- [REQUEST]
Read the lines of the data below and retrieve those with "Wallstone".
.....
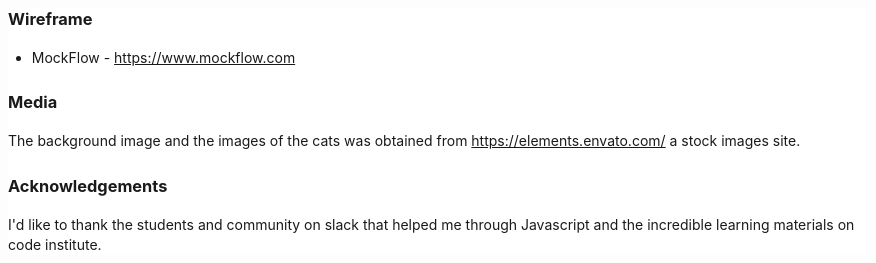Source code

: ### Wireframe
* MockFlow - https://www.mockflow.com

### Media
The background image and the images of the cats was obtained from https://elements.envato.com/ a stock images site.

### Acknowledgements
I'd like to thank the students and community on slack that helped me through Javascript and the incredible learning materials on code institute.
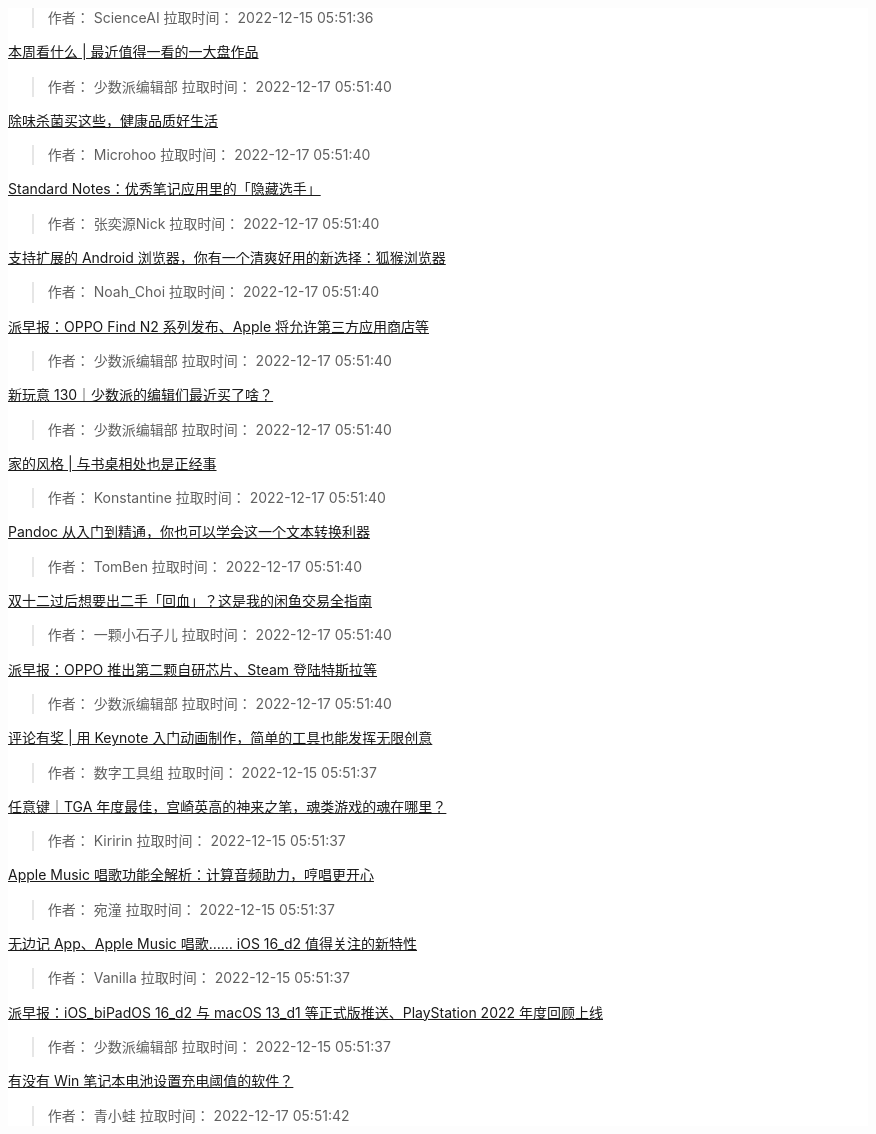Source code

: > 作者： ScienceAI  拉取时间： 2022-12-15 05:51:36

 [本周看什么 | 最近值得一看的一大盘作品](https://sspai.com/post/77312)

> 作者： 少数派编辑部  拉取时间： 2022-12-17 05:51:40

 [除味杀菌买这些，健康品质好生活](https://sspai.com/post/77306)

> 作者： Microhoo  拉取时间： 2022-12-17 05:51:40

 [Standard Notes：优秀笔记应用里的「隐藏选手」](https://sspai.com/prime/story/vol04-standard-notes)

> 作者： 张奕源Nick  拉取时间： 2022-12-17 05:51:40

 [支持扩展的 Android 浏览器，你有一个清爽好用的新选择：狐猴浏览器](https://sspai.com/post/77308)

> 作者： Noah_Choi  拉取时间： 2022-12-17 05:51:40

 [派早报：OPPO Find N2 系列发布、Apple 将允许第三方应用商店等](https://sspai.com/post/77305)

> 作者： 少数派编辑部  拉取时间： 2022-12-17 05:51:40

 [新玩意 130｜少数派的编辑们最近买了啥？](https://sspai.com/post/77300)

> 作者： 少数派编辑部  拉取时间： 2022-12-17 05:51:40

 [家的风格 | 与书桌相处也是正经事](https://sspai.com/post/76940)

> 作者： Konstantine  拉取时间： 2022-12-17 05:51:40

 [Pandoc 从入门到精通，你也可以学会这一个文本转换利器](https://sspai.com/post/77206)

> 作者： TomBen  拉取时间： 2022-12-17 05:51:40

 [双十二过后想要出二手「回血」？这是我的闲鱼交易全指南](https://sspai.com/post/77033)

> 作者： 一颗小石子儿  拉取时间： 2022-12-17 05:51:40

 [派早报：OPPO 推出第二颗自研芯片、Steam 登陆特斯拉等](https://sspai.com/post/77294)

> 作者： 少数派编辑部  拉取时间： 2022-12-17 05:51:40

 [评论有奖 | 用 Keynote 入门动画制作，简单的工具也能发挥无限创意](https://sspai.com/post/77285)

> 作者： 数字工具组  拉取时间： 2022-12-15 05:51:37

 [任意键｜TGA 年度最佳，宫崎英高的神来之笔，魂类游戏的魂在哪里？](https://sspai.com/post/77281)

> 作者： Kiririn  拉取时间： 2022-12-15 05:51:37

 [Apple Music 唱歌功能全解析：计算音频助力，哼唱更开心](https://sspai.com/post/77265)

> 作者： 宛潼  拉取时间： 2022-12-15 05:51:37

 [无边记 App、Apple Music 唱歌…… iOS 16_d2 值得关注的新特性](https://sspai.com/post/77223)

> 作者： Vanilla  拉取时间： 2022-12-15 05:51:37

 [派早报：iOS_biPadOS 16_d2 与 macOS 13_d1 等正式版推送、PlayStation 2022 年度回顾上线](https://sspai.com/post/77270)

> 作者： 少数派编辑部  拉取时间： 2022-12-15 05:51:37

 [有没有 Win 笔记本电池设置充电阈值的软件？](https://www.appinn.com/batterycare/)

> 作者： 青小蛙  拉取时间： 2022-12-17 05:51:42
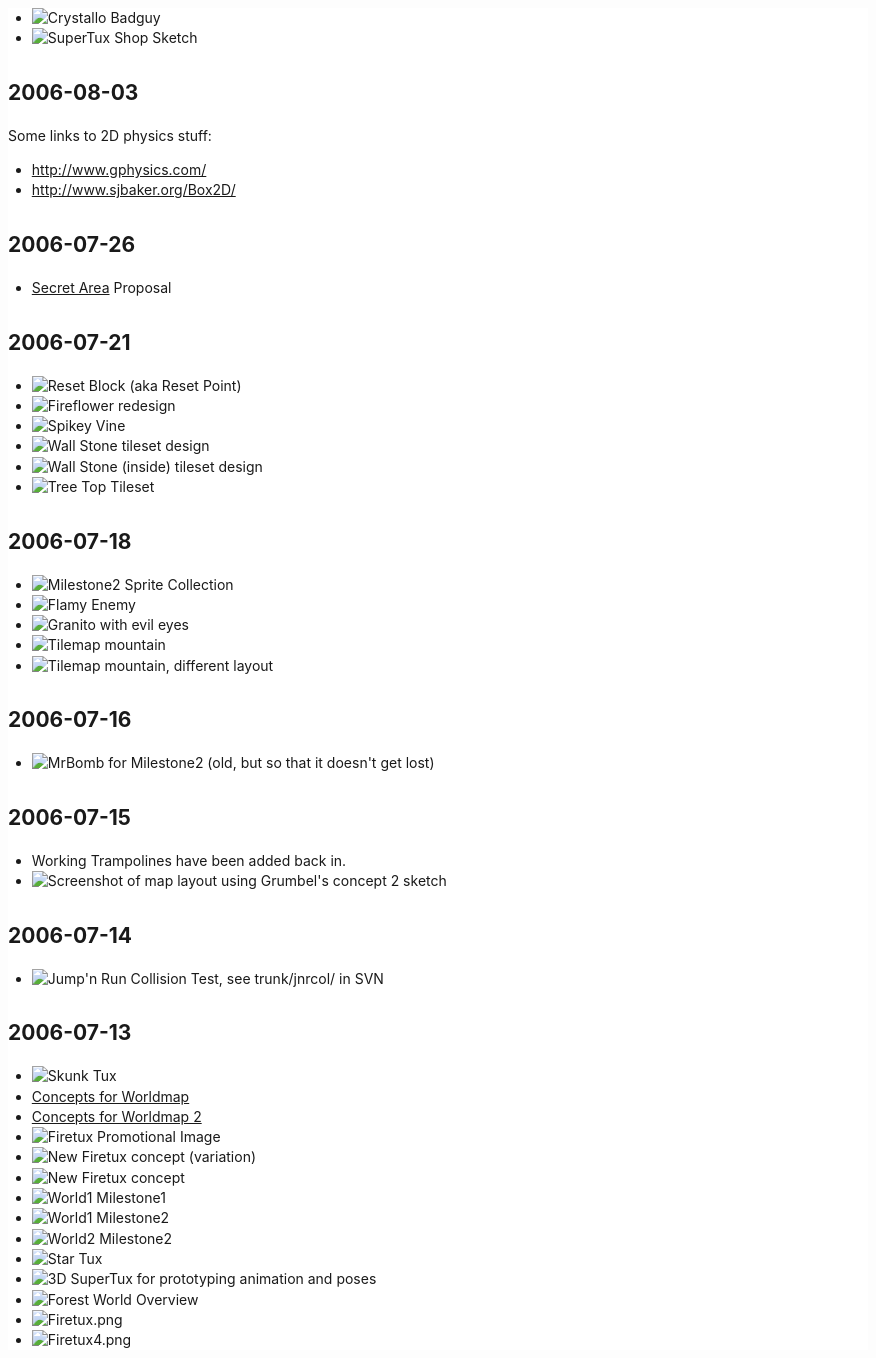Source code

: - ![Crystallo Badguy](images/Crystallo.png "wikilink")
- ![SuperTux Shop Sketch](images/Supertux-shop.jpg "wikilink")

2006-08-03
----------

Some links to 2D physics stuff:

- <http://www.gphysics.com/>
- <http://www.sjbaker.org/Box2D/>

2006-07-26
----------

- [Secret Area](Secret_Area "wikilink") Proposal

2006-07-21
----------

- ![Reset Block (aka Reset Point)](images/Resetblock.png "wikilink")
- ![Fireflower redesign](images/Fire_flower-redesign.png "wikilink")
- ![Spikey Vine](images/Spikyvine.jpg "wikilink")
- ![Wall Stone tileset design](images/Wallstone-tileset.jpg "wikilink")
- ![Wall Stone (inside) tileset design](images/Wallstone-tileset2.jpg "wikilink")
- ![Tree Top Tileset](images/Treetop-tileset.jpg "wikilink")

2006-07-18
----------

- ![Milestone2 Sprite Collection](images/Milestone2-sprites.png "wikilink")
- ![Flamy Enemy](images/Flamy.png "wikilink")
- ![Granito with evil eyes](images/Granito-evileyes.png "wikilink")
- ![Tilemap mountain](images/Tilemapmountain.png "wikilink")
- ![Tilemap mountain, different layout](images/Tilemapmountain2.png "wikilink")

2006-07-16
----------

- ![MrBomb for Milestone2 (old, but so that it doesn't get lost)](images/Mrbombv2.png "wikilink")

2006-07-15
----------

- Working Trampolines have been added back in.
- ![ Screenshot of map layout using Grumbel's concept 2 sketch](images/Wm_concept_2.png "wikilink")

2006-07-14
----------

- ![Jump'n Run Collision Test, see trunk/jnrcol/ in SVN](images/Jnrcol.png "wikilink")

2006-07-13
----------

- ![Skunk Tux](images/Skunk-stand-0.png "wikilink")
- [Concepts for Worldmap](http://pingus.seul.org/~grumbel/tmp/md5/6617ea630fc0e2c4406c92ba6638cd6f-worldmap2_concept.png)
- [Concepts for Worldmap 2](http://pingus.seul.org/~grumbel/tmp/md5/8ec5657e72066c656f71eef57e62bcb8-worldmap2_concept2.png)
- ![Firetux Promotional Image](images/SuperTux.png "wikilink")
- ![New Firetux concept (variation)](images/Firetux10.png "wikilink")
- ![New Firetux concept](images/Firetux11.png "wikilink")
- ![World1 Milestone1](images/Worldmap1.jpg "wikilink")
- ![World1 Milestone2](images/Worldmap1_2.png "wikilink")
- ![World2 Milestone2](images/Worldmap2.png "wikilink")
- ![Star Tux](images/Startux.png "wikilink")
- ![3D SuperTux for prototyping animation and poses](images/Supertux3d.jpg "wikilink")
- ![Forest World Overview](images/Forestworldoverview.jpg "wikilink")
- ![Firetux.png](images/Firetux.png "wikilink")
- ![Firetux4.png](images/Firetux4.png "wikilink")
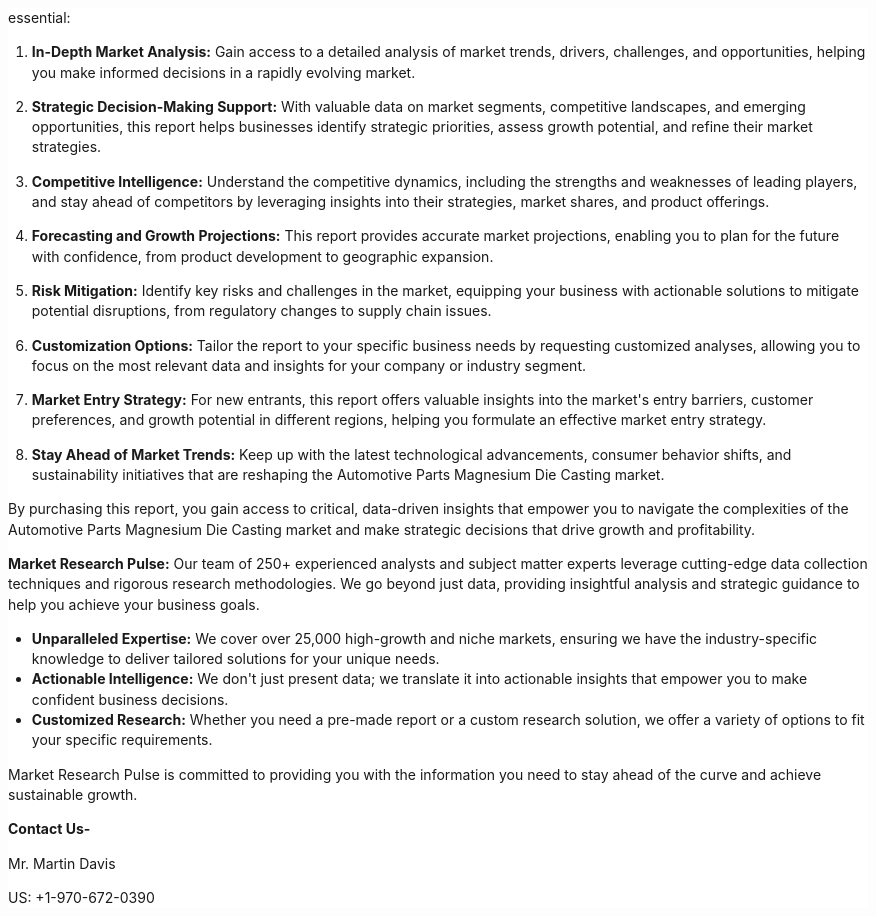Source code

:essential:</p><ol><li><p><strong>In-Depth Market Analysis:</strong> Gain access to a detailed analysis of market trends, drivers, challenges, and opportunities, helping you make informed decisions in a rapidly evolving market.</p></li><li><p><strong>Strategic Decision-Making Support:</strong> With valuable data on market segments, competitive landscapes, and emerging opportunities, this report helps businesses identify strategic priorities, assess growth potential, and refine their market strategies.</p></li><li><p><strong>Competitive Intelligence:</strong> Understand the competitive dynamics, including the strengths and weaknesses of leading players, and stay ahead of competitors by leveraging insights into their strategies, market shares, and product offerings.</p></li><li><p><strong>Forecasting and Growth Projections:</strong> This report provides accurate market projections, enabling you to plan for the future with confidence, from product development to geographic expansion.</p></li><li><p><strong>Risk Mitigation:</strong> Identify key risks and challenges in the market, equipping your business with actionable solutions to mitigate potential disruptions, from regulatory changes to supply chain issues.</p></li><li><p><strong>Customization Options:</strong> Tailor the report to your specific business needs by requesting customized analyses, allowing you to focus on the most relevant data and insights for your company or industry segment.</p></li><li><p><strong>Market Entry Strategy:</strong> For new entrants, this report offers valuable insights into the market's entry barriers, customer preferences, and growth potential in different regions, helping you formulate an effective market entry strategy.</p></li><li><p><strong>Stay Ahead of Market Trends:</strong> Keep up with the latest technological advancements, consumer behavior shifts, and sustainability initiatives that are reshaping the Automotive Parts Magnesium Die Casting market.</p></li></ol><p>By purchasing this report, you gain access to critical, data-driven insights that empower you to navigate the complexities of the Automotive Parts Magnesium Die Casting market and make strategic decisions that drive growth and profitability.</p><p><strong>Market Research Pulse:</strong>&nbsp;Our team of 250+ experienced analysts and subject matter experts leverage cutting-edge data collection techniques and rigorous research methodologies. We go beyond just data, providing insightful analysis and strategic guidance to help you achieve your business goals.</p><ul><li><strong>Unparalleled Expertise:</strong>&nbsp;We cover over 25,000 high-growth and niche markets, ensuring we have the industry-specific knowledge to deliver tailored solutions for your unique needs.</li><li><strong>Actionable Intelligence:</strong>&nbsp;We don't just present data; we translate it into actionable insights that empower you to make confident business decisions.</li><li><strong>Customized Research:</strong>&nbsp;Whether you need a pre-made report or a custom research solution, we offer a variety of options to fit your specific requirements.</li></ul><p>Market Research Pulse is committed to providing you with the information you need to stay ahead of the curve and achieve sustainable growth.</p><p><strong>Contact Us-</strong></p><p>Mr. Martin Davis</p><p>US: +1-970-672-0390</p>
.....
- [RESULT]
- ![Wall Stone tileset design](images/Wallstone-tileset.jpg "wikilink")
- ![Wall Stone (inside) tileset design](images/Wallstone-tileset2.jpg "wikilink")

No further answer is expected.